With financial assistance provided by the Kingdom of Netherlands, the original Dutch warehouse was renovated and a new museum with dual access has since been established. The new National Maritime Archaeology Museum contains exhibits of marine artefacts found during underwater exploration. Exhibits include maps, naval crafts, ropes, artillery guns and even sailors shoes. Some of these artefacts are close upon 800 years old and have been recovered from shipwrecks off the Southern coast of the island.
Dutch Reformed Church
The Dutch Reformed Church within the historical Galle Fort is a religious monument with great historical value. The present church was built in 1754 as a thank-offering for the birth of a son by Gertruda Adrianna Le Grand, who was the wife of Commandeur Gasparus de Jong. The church was built on the site of a Portuguese Capuchin Convent and on an earlier Protestant, “Groote Kerk”, built in 1640. In 2008, the church changed its name to the Christian Reformed Church in Sri Lanka with the interest of increasing and widening church membership.

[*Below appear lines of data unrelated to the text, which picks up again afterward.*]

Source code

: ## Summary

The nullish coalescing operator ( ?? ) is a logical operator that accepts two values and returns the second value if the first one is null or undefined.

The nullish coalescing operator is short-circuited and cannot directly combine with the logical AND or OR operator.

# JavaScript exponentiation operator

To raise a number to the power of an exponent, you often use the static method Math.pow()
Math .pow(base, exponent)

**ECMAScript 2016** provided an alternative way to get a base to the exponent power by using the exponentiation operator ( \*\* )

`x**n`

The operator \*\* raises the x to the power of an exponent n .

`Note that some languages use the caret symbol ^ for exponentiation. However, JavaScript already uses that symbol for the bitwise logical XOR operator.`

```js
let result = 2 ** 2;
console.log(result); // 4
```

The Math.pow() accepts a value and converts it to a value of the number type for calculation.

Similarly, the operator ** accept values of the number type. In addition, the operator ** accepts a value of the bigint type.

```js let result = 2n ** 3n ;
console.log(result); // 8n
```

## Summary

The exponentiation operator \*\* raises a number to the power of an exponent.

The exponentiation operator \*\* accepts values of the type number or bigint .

When you enter the church you are overcome by a great sense of history. There are engraved tombstones on the floor and an orthodox pulpit which is one of the most excellent specimens found in any place of Christian worship in Sri Lanka today. Underneath the platform of the pulpit is a fine carving in “pomegranate pattern”. The organ loft is said to have once held an extremely large Dutch organ. Exploring this historical site is a definite must for anyone visiting the Galle Fort.
Located on a secluded strip of beach in Unawatuna, which is a suburb of Galle, is a magical place called Jungle Beach where you will find a relatively unharmed beach. As it is difficult to approach due to its rugged terrain and thick jungle, Jungle Beach has thus far managed to hold on to its natural beauty. You can access Jungle Beach from near the Peace Pagoda where you will find some steps cut down the hill. The beach is small and often not too crowded and the sea in the area is usually not too rough for swimming.
The Rumassala Mountain is a fascinating place which has been the subject of many legends over the years. It is thought to feature in the legendary tale of Ramayana where Hanuman, the monkey god, was sent to the Himalayan Mountains to retrieve a medicinal plant to help heal the wounded Lakshman. Unable to identify the plant correctly, Hanuman is said to have brought the whole mountain on which the medicinal plant in question grew. Rumassala was said to have been created when he dropped a piece of this Himalayan Mountain. Strangely enough Rumassala Mountain is renowned for its abundance of rare medicinal plants.
Rumassala Mountain is rich in biodiversity and is home to many endemic birds. The surrounding coral reefs are home to a myriad of aquatic life as well as shipwrecks, thus making it a diver’s paradise. Accommodation options are available in Galle or at nearby Unawatuna at a range of prices.